Give back exactly the line that contains "X159843D02*" and all the lines after it in the records below, to the very last, with no other output.

▶ **Extracted entries**:
Start of Block

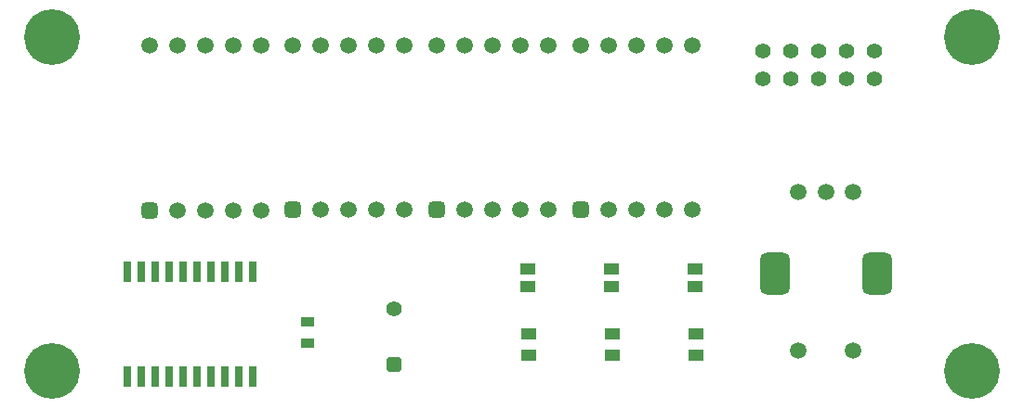
<source format=gbr>
G04*
G04 #@! TF.GenerationSoftware,Altium Limited,Altium Designer,22.4.2 (48)*
G04*
G04 Layer_Color=255*
%FSLAX25Y25*%
%MOIN*%
G70*
G04*
G04 #@! TF.SameCoordinates,BCBF65FA-95A4-4157-AECB-54A889C136F6*
G04*
G04*
G04 #@! TF.FilePolarity,Positive*
G04*
G01*
G75*
%ADD16R,0.05118X0.03543*%
%ADD17R,0.02756X0.07480*%
%ADD18R,0.05709X0.03937*%
%ADD19R,0.05787X0.04016*%
%ADD30C,0.05500*%
%ADD33C,0.20000*%
G04:AMPARAMS|DCode=34|XSize=55.12mil|YSize=55.12mil|CornerRadius=13.78mil|HoleSize=0mil|Usage=FLASHONLY|Rotation=270.000|XOffset=0mil|YOffset=0mil|HoleType=Round|Shape=RoundedRectangle|*
%AMROUNDEDRECTD34*
21,1,0.05512,0.02756,0,0,270.0*
21,1,0.02756,0.05512,0,0,270.0*
1,1,0.02756,-0.01378,-0.01378*
1,1,0.02756,-0.01378,0.01378*
1,1,0.02756,0.01378,0.01378*
1,1,0.02756,0.01378,-0.01378*
%
%ADD34ROUNDEDRECTD34*%
%ADD35C,0.05512*%
G04:AMPARAMS|DCode=36|XSize=153.54mil|YSize=106.3mil|CornerRadius=26.57mil|HoleSize=0mil|Usage=FLASHONLY|Rotation=90.000|XOffset=0mil|YOffset=0mil|HoleType=Round|Shape=RoundedRectangle|*
%AMROUNDEDRECTD36*
21,1,0.15354,0.05315,0,0,90.0*
21,1,0.10039,0.10630,0,0,90.0*
1,1,0.05315,0.02657,0.05020*
1,1,0.05315,0.02657,-0.05020*
1,1,0.05315,-0.02657,-0.05020*
1,1,0.05315,-0.02657,0.05020*
%
%ADD36ROUNDEDRECTD36*%
%ADD37C,0.05906*%
G04:AMPARAMS|DCode=38|XSize=59.06mil|YSize=59.06mil|CornerRadius=14.76mil|HoleSize=0mil|Usage=FLASHONLY|Rotation=0.000|XOffset=0mil|YOffset=0mil|HoleType=Round|Shape=RoundedRectangle|*
%AMROUNDEDRECTD38*
21,1,0.05906,0.02953,0,0,0.0*
21,1,0.02953,0.05906,0,0,0.0*
1,1,0.02953,0.01476,-0.01476*
1,1,0.02953,-0.01476,-0.01476*
1,1,0.02953,-0.01476,0.01476*
1,1,0.02953,0.01476,0.01476*
%
%ADD38ROUNDEDRECTD38*%
D16*
X206600Y375260D02*
D03*
Y382740D02*
D03*
D17*
X187000Y400798D02*
D03*
X182000D02*
D03*
X177000D02*
D03*
X172000D02*
D03*
X167000D02*
D03*
X162000D02*
D03*
X157000D02*
D03*
X152000D02*
D03*
X147000D02*
D03*
X142000D02*
D03*
Y363002D02*
D03*
X147000D02*
D03*
X152000D02*
D03*
X157000D02*
D03*
X162000D02*
D03*
X167000D02*
D03*
X172000D02*
D03*
X177000D02*
D03*
X182000D02*
D03*
X187000D02*
D03*
D18*
X346000Y370860D02*
D03*
Y378340D02*
D03*
X316000Y370860D02*
D03*
Y378340D02*
D03*
X286000Y370860D02*
D03*
Y378340D02*
D03*
D19*
X345700Y395650D02*
D03*
Y401950D02*
D03*
X315700Y395650D02*
D03*
Y401950D02*
D03*
X285700Y395650D02*
D03*
Y401950D02*
D03*
D30*
X370000Y480000D02*
D03*
X380000D02*
D03*
X390000D02*
D03*
X400000D02*
D03*
X410000D02*
D03*
Y470000D02*
D03*
X400000D02*
D03*
X390000D02*
D03*
X380000D02*
D03*
X370000D02*
D03*
D33*
X115000Y365000D02*
D03*
X445000D02*
D03*
Y485000D02*
D03*
X115000D02*
D03*
D34*
X237700Y367657D02*
D03*
D35*
Y387343D02*
D03*
D36*
X410807Y400000D02*
D03*
X374193D02*
D03*
D37*
X392500Y429528D02*
D03*
X382657D02*
D03*
X402343D02*
D03*
X382657Y372441D02*
D03*
X402343D02*
D03*
X314600Y423045D02*
D03*
X324600D02*
D03*
X334600D02*
D03*
X344600D02*
D03*
Y482100D02*
D03*
X334600D02*
D03*
X324600D02*
D03*
X314600D02*
D03*
X304600D02*
D03*
X263000Y423045D02*
D03*
X273000D02*
D03*
X283000D02*
D03*
X293000D02*
D03*
Y482100D02*
D03*
X283000D02*
D03*
X273000D02*
D03*
X263000D02*
D03*
X253000D02*
D03*
X211400Y423045D02*
D03*
X221400D02*
D03*
X231400D02*
D03*
X241400D02*
D03*
Y482100D02*
D03*
X231400D02*
D03*
X221400D02*
D03*
X211400D02*
D03*
X201400D02*
D03*
X159843Y422972D02*
D03*
X169843D02*
D03*
X179843D02*
D03*
X189843D02*
D03*
Y482028D02*
D03*
X179843D02*
D03*
X169843D02*
D03*
X159843D02*
D03*
X149843D02*
D03*
D38*
X304600Y423045D02*
D03*
X253000D02*
D03*
X201400D02*
D03*
X149843Y422972D02*
D03*
M02*

</source>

End of Block

▶ **Exercise output**:
X159843D02*
D03*
X149843D02*
D03*
D38*
X304600Y423045D02*
D03*
X253000D02*
D03*
X201400D02*
D03*
X149843Y422972D02*
D03*
M02*

</source>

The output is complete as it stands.